2023 Survey on User Experience of Artificial Intelligence Software in Radiology by the Korean Society of Radiology
- Author:
Eui Jin HWANG
1
;
Ji Eun PARK
;
Kyoung Doo SONG
;
Dong Hyun YANG
;
Kyung Won KIM
;
June-Goo LEE
;
Jung Hyun YOON
;
Kyunghwa HAN
;
Dong Hyun KIM
;
Hwiyoung KIM
;
Chang Min PARK
;
Author Information
- Publication Type:Original Article
- From:Korean Journal of Radiology 2024;25(7):613-622
- CountryRepublic of Korea
- Language:EN
-
Abstract:
Objective:In Korea, radiology has been positioned towards the early adoption of artificial intelligence-based software as medical devices (AI-SaMDs); however, little is known about the current usage, implementation, and future needs of AI-SaMDs.We surveyed the current trends and expectations for AI-SaMDs among members of the Korean Society of Radiology (KSR).
Materials and Methods:An anonymous and voluntary online survey was open to all KSR members between April 17 and May 15, 2023. The survey was focused on the experiences of using AI-SaMDs, patterns of usage, levels of satisfaction, and expectations regarding the use of AI-SaMDs, including the roles of the industry, government, and KSR regarding the clinical use of AI-SaMDs.

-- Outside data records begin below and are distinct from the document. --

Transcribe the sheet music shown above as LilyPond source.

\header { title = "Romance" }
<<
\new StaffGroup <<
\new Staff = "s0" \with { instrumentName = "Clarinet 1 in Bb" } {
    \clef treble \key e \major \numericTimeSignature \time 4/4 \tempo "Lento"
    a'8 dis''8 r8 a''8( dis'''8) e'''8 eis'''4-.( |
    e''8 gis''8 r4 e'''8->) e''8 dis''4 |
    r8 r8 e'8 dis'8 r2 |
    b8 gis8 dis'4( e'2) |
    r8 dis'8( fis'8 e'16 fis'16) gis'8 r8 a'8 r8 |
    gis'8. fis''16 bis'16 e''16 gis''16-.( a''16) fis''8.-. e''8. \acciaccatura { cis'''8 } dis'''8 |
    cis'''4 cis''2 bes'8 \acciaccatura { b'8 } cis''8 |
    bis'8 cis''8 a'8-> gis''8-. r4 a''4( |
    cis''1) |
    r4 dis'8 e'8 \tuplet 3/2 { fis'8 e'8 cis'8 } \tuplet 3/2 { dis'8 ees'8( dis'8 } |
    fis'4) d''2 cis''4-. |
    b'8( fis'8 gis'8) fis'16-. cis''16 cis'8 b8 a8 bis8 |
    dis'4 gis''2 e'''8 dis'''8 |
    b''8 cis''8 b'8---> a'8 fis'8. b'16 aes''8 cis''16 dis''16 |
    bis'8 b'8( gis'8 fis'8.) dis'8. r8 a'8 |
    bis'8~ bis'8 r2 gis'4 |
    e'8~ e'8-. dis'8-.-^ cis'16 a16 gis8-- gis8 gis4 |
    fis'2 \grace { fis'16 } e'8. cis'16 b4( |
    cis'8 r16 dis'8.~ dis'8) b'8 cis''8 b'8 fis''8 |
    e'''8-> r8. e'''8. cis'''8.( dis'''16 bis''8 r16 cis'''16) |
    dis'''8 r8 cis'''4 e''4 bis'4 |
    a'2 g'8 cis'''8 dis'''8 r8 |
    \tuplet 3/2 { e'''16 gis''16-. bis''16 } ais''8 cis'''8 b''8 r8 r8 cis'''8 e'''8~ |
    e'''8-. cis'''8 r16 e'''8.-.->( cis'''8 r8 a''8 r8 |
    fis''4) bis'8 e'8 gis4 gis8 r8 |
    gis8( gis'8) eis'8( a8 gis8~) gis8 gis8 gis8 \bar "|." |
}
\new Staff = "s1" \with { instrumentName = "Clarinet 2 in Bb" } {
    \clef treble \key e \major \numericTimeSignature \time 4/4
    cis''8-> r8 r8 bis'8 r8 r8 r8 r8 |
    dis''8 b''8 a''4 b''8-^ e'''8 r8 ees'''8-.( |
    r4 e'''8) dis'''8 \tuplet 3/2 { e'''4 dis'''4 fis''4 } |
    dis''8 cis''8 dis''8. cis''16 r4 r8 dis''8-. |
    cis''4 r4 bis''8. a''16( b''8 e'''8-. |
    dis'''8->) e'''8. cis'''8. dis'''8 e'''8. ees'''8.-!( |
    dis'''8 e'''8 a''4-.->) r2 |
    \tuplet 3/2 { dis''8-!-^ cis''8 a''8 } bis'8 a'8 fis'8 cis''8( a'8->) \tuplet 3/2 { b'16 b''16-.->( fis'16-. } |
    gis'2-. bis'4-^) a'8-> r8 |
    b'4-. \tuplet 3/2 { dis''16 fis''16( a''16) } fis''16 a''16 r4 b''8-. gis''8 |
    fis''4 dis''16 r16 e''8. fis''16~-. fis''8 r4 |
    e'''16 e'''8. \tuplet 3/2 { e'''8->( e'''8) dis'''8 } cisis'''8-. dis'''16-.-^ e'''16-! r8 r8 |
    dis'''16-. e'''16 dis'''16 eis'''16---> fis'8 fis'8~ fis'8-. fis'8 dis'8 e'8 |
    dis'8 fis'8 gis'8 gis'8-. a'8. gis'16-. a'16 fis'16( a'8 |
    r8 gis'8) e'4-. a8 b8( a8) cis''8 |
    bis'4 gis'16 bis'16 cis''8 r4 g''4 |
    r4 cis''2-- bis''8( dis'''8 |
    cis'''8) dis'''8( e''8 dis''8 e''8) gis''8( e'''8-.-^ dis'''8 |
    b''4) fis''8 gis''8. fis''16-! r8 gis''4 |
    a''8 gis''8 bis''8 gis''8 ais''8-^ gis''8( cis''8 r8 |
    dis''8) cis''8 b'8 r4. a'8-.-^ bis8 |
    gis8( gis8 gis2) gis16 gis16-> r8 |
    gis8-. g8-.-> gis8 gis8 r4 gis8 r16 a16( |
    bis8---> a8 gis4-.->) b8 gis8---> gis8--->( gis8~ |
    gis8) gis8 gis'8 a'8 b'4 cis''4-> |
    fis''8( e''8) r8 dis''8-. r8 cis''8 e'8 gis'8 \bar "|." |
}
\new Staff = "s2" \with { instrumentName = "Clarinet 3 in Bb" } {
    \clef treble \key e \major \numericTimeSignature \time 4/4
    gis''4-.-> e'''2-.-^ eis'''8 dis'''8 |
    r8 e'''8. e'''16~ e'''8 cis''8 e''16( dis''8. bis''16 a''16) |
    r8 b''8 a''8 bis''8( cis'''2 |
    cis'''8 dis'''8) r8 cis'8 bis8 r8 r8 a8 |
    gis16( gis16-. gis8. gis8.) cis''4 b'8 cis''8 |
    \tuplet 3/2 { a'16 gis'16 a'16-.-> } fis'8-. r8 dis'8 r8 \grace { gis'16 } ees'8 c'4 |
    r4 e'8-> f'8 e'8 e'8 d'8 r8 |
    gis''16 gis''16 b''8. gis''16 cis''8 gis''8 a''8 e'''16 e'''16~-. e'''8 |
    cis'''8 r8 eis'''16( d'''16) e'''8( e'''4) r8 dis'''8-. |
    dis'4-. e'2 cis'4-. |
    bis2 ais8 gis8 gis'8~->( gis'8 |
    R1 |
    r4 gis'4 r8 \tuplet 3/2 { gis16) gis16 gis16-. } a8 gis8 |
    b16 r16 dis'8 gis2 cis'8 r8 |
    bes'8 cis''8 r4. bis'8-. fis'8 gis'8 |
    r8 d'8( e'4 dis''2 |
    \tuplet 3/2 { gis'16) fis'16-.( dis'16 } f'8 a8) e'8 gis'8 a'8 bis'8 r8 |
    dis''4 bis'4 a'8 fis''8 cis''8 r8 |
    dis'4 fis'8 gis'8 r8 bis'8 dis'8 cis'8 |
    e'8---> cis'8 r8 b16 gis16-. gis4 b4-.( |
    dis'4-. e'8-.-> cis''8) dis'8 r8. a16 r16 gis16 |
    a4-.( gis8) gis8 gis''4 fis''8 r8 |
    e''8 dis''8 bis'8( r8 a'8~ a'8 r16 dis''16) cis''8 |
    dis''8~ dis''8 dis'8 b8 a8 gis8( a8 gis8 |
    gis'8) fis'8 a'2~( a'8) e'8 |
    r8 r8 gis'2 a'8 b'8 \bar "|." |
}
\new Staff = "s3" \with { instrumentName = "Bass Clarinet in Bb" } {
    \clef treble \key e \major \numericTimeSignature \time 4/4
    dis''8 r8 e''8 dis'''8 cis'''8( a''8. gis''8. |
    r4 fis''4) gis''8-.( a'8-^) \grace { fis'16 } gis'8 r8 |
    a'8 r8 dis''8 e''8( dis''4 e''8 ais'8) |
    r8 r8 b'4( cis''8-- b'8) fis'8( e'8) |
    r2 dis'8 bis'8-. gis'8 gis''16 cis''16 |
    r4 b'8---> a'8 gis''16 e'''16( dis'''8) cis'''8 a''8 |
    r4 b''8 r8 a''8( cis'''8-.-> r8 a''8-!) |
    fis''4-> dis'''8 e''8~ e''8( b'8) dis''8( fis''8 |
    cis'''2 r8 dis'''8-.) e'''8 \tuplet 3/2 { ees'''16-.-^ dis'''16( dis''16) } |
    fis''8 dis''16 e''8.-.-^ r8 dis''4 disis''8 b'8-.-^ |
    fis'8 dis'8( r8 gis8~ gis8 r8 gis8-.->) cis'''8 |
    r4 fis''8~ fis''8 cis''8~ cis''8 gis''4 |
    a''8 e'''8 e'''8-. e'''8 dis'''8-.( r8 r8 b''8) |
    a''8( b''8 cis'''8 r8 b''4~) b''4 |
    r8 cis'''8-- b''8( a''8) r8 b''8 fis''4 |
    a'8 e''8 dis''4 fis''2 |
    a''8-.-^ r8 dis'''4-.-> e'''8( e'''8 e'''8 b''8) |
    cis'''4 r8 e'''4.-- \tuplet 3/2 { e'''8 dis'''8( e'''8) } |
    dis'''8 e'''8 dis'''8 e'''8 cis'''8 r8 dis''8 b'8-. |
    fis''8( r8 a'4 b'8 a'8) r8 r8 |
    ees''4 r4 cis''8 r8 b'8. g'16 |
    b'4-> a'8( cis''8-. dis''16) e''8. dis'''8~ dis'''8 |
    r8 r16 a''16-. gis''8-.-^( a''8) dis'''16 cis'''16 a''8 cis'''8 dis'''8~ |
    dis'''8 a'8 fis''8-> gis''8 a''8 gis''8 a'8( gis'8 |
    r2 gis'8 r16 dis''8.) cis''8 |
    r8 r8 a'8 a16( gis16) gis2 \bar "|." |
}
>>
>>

Results:Among the 370 respondents (response rate: 7.7% [370/4792]; 340 board-certified radiologists; 210 from academic institutions), 60.3% (223/370) had experience using AI-SaMDs. The two most common use-case of AI-SaMDs among the respondents were lesion detection (82.1%, 183/223), lesion diagnosis/classification (55.2%, 123/223), with the target imaging modalities being plain radiography (62.3%, 139/223), CT (42.6%, 95/223), mammography (29.1%, 65/223), and MRI (28.7%, 64/223). Most users were satisfied with AI-SaMDs (67.6% [115/170, for improvement of patient management] to 85.1% [189/222, for performance]). Regarding the expansion of clinical applications, most respondents expressed a preference for AI-SaMDs to assist in detection/diagnosis (77.0%, 285/370) and to perform automated measurement/quantification (63.5%, 235/370). Most respondents indicated that future development of AI-SaMDs should focus on improving practice efficiency (81.9%, 303/370) and quality (71.4%, 264/370). Overall, 91.9% of the respondents (340/370) agreed that there is a need for education or guidelines driven by the KSR regarding the use of AI-SaMDs.
Conclusion:The penetration rate of AI-SaMDs in clinical practice and the corresponding satisfaction levels were high among members of the KSR. Most AI-SaMDs have been used for lesion detection, diagnosis, and classification. Most respondents requested KSR-driven education or guidelines on the use of AI-SaMDs.